A New Medical Specialty: Clinical Guidelines and Standards for Practice and Physician Training in Healthspan Optimization
摘要
Geromedicine (GM, previously and still at times also called healthspan medicine or healthy longevity medicine), based on a foundation of geroscience, has potential for transforming healthcare by extending healthspan and delaying, preventing, alleviating, or treating age-related disorders and diseases across the lifespan. Despite its rapid development and growing clinical relevance, GM is not yet regulated or formally recognized as a medical specialty, which represents a gap that should be addressed. Establishing standards, guidelines, and formal training pathways is important for ensuring scientific rigor, patient safety, and the integration of GM into mainstream healthcare systems. Establishing GM as a regulated specialty requires a standardized, evidence-based curriculum covering biological, clinical, and ethical foundations, including competencies in biomarker interpretation, personalized prevention, digital health integration, and knowledge about effects and side effects of gerotherapeutic interventions that possibly could be ready for clinical use in the near future.

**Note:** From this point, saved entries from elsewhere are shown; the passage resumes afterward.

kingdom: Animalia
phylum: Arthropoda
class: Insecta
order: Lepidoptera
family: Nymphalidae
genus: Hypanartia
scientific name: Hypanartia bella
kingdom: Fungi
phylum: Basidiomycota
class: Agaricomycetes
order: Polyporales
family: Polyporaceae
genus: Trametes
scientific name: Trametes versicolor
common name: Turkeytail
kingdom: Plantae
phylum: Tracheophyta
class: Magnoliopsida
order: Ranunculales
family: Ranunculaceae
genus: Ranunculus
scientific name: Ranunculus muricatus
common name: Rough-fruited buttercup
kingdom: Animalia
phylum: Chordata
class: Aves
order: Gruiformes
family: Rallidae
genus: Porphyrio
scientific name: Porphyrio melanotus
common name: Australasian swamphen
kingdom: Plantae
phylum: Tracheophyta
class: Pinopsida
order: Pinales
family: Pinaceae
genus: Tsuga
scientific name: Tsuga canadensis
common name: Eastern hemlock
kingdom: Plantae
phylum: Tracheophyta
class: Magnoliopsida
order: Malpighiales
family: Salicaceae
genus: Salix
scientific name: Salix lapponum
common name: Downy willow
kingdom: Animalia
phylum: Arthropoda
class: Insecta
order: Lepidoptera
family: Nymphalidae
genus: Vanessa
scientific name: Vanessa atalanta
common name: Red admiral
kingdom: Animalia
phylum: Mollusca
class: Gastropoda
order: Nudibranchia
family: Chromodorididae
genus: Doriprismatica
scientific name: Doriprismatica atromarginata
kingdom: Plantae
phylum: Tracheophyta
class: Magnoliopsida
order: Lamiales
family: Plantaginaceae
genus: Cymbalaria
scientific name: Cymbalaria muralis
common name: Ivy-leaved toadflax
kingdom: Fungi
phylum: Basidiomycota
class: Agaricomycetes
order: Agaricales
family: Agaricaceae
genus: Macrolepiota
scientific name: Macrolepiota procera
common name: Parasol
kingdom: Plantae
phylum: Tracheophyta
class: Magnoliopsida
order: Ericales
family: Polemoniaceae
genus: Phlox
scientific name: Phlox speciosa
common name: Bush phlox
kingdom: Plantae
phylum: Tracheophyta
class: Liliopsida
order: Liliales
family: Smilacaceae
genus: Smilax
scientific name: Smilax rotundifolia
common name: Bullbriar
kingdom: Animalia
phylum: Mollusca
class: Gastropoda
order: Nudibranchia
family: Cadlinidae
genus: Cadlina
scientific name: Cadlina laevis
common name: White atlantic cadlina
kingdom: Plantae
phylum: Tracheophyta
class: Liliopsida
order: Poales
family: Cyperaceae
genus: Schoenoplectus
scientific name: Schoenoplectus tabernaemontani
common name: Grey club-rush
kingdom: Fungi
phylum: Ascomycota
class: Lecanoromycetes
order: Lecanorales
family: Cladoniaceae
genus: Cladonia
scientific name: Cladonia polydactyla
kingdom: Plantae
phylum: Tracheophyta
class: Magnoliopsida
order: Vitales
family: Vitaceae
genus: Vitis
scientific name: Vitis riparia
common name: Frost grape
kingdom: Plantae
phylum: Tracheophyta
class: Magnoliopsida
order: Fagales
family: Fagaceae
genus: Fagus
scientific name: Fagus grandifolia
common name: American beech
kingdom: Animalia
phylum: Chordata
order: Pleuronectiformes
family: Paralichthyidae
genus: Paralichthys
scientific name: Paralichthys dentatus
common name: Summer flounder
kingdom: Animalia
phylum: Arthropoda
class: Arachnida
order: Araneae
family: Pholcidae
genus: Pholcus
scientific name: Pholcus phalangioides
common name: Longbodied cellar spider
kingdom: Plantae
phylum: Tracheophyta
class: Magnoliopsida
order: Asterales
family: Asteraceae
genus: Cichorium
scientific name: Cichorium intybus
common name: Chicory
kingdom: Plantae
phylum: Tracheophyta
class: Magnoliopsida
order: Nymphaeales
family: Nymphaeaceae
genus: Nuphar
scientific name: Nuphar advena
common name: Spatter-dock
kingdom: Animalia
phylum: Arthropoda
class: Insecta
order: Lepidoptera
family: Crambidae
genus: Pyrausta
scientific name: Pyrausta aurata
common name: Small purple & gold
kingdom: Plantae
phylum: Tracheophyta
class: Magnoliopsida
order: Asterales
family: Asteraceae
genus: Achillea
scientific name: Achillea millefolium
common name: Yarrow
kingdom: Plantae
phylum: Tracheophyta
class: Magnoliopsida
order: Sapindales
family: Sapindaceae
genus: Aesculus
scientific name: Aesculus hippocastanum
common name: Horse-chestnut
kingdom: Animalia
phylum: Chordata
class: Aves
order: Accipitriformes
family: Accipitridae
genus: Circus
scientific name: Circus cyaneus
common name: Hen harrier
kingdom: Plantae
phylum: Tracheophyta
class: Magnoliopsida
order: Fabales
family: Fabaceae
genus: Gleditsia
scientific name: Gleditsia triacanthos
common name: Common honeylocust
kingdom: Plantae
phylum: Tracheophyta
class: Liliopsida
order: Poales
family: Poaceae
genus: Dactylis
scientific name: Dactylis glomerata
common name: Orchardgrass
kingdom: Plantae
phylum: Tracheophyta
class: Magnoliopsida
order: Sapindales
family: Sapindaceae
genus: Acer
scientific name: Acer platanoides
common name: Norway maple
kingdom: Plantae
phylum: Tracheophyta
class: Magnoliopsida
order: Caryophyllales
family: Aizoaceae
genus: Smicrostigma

This framework should be implemented across all levels of medical education from undergraduate to postgraduate and continuing professional development ensuring that both new and senior physicians can obtain accredited qualifications through structured training and examinations. Formal recognition by medical boards, with pathways for fellowship and certification comparable to other disciplines like cardiology or endocrinology, need to be developed. Finally, international harmonization of standards will safeguard quality, enable cross-border practice, and firmly embed the new field of GM into modern healthcare systems.